Biweekly mortgages are mortgages that set up the payment differently. Instead of making mortgage payments once a month, you pay half the months mortgage payments every two weeks. A biweekly mortgage allows you to pay off you mortgage faster because you are paying the equivalent of one extra months payment every year of the loan. Biweekly mortgages are not offered by ever lender, and they require discipline since an additional payment is made every month.

Adjustable Rate Mortgage
An adjustable rate mortgage is popular because the usually start off with lower interest rates and lower monthly payments, however the interest rate can change during the life of the mortgage.
Adjustable Rate Mortgages (ARMs) have adjustment periods. All ARMs have adjustment periods that are used to determine when and how often the interest rate can change. The initial period of the mortgage which is the first 6 months to as long as 10 years, is a period where the interest rate does not change. After the initial period most ARMs periodically adjust interest rates.
At the end of the initial period and at every adjustment period, the interest rate can change based on two factors such as the index and the margin. All interest rate adjustments are based on a published index, and some that are commonly used are the LIBOR and the CMT. These indexes reflect current financial market condition which is why your interest rates can adjust, causing changes in monthly interest payments.
All adjustable rate mortgages have caps, ceilings and floors. Caps are used to decide how much an interest rate can increase and decrease at each adjustment period throughout the life of a loan. This allows a the interest rate to never go over a certain amount that you sign for in your mortgage.

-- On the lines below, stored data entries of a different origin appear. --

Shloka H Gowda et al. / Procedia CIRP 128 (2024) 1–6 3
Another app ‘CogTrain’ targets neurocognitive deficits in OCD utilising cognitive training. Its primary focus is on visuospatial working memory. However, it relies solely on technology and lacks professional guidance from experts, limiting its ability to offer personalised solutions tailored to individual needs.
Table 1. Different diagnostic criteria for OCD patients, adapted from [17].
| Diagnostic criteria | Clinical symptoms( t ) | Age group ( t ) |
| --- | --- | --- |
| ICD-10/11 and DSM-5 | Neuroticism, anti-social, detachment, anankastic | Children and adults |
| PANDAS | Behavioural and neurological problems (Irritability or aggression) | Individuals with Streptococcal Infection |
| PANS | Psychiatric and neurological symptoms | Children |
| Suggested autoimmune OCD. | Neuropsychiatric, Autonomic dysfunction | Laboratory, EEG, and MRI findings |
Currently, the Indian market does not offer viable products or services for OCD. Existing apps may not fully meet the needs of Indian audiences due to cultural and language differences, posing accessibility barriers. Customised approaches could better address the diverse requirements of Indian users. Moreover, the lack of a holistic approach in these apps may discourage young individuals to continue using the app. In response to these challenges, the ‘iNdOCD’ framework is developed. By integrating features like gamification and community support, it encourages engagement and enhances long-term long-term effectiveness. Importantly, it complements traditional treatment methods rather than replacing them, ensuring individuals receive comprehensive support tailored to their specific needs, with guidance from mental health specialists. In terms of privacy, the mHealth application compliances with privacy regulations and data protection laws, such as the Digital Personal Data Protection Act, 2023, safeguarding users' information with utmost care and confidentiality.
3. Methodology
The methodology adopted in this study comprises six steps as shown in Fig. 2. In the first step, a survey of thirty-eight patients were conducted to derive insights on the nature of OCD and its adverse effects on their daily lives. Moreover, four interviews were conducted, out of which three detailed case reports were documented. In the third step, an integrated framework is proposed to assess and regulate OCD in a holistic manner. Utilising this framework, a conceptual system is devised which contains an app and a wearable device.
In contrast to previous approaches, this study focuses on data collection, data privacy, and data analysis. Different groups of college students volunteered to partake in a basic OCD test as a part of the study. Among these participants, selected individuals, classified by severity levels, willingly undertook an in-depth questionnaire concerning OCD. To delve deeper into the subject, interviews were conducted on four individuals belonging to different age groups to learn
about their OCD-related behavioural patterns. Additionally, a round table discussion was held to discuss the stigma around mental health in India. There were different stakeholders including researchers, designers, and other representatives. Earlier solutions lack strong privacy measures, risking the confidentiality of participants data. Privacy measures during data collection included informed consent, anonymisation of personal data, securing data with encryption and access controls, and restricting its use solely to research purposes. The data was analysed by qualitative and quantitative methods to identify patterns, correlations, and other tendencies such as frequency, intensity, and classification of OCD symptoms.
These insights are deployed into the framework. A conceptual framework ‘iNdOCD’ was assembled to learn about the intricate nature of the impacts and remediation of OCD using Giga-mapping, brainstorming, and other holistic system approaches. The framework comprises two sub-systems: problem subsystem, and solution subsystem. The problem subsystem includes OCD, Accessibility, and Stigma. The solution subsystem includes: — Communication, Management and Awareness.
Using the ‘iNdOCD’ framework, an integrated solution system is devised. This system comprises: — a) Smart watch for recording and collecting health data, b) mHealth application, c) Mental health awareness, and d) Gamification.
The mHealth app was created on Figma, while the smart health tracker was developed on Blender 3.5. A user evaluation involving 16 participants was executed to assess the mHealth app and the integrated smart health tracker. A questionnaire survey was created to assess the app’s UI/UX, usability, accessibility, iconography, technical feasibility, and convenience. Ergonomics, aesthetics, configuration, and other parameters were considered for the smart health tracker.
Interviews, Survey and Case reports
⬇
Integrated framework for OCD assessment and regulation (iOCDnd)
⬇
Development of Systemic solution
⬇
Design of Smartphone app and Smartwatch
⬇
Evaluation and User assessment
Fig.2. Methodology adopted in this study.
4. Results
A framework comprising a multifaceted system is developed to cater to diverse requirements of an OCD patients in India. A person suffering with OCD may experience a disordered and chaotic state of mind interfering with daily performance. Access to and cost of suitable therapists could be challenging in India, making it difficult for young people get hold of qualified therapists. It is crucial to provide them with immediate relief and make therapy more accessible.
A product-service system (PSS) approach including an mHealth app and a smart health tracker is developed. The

ARMs also have a hybrid mortgage that has a fixed interest rate for a certain period of time and then the interest rate adjusts throughout the remainder of the loan.
Balloon/ Reset mortgage
Balloon/Reset mortgages have monthly mortgage payments based on a 30 year amortization schedule, but the entire mortgage balance is due at the end of the 5th or 7th term unless you decide to reset your mortgage at the current rates. This gives you the advantage of low monthly payments of a 30 year loan, but you must pay off the loan at the end of the specified term or exercise your reset option. It is often thought of as a two step mortgage. Many balloon mortgages have a reset option, which means you can reset you mortgage interest rate at the market rate for the remainder of the period. If you are planning to sell your home before the maturity date of the balloon/reset mortgage this type of mortgage is a good option.

Reverse Mortgages
This is a new type of mortgage designed specifically to be appealing to older homeowners. In regular mortgages the home owner pays the lender, but in reverse mortgages the homeowners receive money that does not need to be rapid until the home is sold, homeowner dies, or does not use the home as a primary residence. The advantages of reverse mortgages is that you can receive tax advantages, and they can supplement retirement income.
Reverse mortgages are a good idea for a homeowner who has a great deal of equity in their home but not other assets or sufficient retirement savings, and they would like to stay in their home instead of down sizing. Reverse mortgages require research to make sure if it is right for each homeowner, and you have to be at least 62 years of age, and the home must be your primary residence. Reverse mortgages are a legitimate type if mortgage designed to help older Americans in their late years. How ever since they are new and not well understood they can be abused by indivduals seeking to rob senior of the equity of their homes so be aware and do your research.